1. Bṛihaddharma Purāṇa
2. Gaṇeśa Purāṇa
3. Mudgala Purāṇa
4. Kālki Purāṇa
5. Ṣivarahasya Purāṇa
6. Kriyāyogasāra Purāṇa
7. Yuga Purāṇa
8. Lakṣmi Purāṇa
9. Bhaviśyottara Purāṇa
10. Devānga Purāṇa
11. Śiva Purāṇa
12. Nīlamata Purāṇa
13. Malla Purāṇa
14. Basava Purāṇa
15. Periya Purāṇam
16. Dharma Purāṇa
17. Mahābhāgavata Purāṇa
18. Viṣṇudharma Purāṇa
19. Kārtava Purāṇa
20. Ṛju Purāṇa
21. Pāśupati Purāṇa
22. Ekāmra Purāṇa
23. Pārānanda Purāṇa
24. Dattātreya Purāṇa
25. Viśvakarma Purāṇa
26. Vāsuki Purāṇa
27. Ātma Purāṇa
28. Caṇḍī Purāṇa
29. Bhairava Purāṇa
30. Viṣṇurahasya Purāṇa
31. Śukra Purāṇa
32. Kubera Purāṇa
33. Sarasvati Purāṇa
34. Govinda Purāṇa
35. Bhūgola Purāṇa

== Sectarian divisions ==
Unlike the Mahapuranas, most of the Upapuranas have been able to preserve their older materials along with their distinctive sectarian character. All extant Upapuranas can be broadly divided into six groups according to the sectarian views found in these texts: Vaishnava, Shakta, Shaiva, Saura, Ganapatya and non-sectarian.

=== Vaishnava Upapuranas ===
The most significant texts among the Vaishnava Upapuranas are the Manava Purana, the Vishnudharmottara Purana, the Narasimha Purana, the Naradiya Purana and the Kriyayogasara.

The extant Narasimha Purana comprises 68 chapters. The extant Vishnudharma Purana comprises 105 chapters.

=== Shakta Upapuranas ===
Among the Shakta Upapuranas, the most important extant texts are the Kalika Purana, the Mahabhagavata Purana and the Chandi Purana.

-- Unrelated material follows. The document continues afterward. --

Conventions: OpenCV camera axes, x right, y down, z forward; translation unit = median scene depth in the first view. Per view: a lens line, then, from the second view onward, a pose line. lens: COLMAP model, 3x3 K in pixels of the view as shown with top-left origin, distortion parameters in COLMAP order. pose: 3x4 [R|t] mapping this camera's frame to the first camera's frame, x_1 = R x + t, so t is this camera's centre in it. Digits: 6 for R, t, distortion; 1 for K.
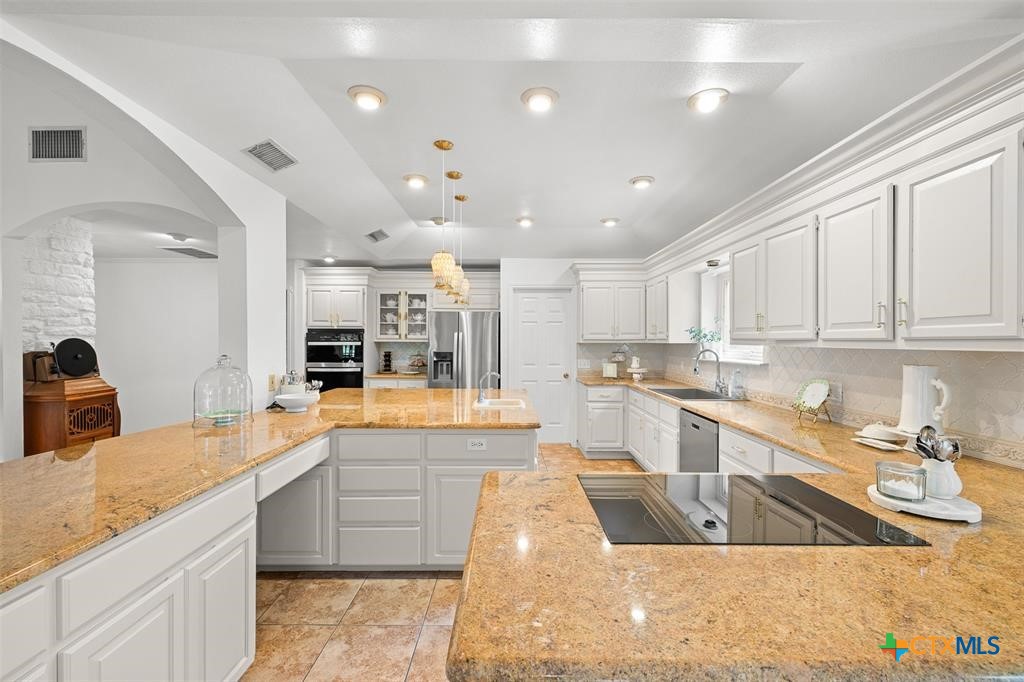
lens RADIAL K [[437.0, 0, 510.5], [0, 437.0, 340.2], [0, 0, 1]] dist [-0.000421, -0.000019]
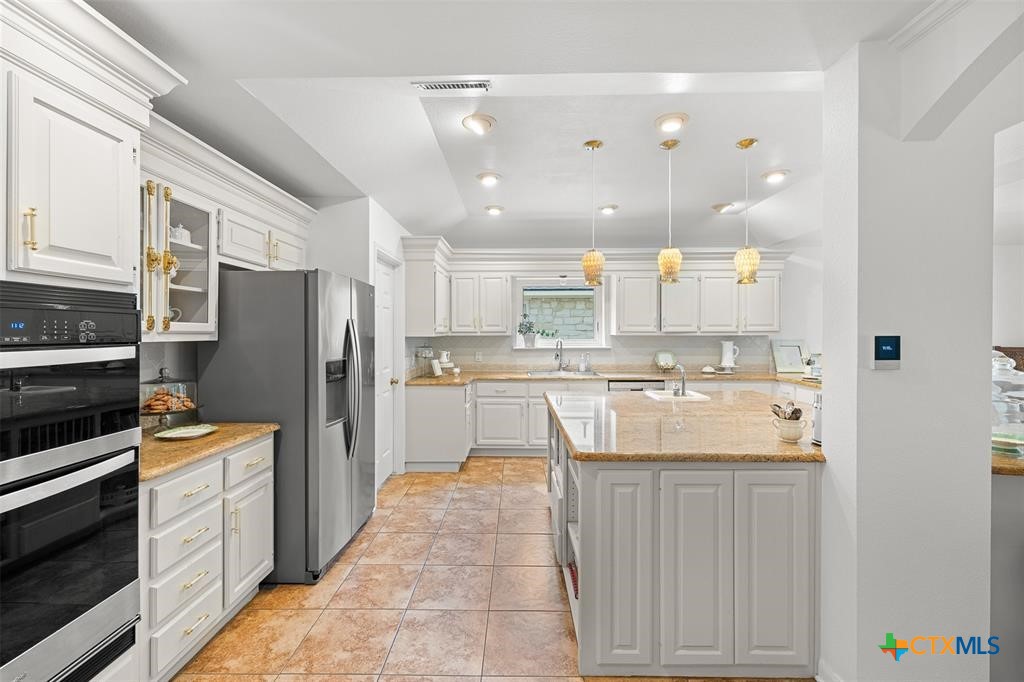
lens RADIAL K [[437.0, 0, 512.7], [0, 437.0, 333.7], [0, 0, 1]] dist [-0.000421, -0.000019]
pose [[0.010257, -0.005794, 0.999931, -0.705942], [0.003589, 0.999977, 0.005758, -0.004238], [-0.999941, 0.003530, 0.010278, 0.914094]]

The extant Kalika Purana comprises 98 chapters.

=== Shaiva Upapuranas ===
The notable Shaiva Upapuranas are the Saura Purana, the Shivadharmapurva Purana, the Shivadharmottara Purana, the Shivarahasya Purana, the Ekamra Purana, the Parashara Purana, the Varuna Purana, and the Maheshvara Purana.

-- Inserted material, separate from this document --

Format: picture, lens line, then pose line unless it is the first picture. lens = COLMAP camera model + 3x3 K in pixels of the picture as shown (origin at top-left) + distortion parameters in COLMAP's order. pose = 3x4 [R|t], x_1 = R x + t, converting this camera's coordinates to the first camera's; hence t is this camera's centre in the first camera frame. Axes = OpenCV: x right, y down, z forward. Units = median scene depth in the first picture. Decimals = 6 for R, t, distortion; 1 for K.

The extant Saura Purana comprises 69 chapters. The extant Parashara Upapurana consists of 18 chapters. The extant Shivadharma Purana comprises 24 chapters and deals only with the religious rites and duties of the worshippers of Shiva. It mentions itself as a shastra or dharmashastra.

=== Saura Upapuranas ===
The only extant text which can be called an exclusive Saura Purana is the Samba Purana. It comprises 84 chapters.

=== Ganapatya Upapuranas ===
Only two extant Upapuranas profess the views of the Ganapatya sect. These are the Mudgala Purana and the Ganesha Purana.

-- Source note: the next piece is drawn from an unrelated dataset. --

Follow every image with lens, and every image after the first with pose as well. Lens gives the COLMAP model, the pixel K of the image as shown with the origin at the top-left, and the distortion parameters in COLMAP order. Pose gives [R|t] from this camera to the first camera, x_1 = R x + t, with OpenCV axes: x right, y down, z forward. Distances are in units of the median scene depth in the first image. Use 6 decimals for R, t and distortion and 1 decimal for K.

=== Non-sectarian Upapuranas ===
The Upapuranic works, which do not profess any particular sectarian views are the Bhavishyottara Purana, the Kapila Purana and the Brihaddharma Purana.

== Scholarship ==

Dr. R. C. Hazra's magnum opus for which he earned a D. Litt was a detailed catalogue of contents, comparison of manuscripts of Upapuranas; popularly known as Studies in the Upapurāṇas. It was series of five volumes of equal length, a part of the Calcutta Sanskrit College Research Series (out of which only two were published by Munshiram Manoharlal, both generally edited by Gaurinath Sastri and Hazra's handwritten papers of the other three volumes are kept with the College); on a descriptive study of all more than hundred Upapuranas, which, even to this day, remains an important but ignored field of Sanskrit literature.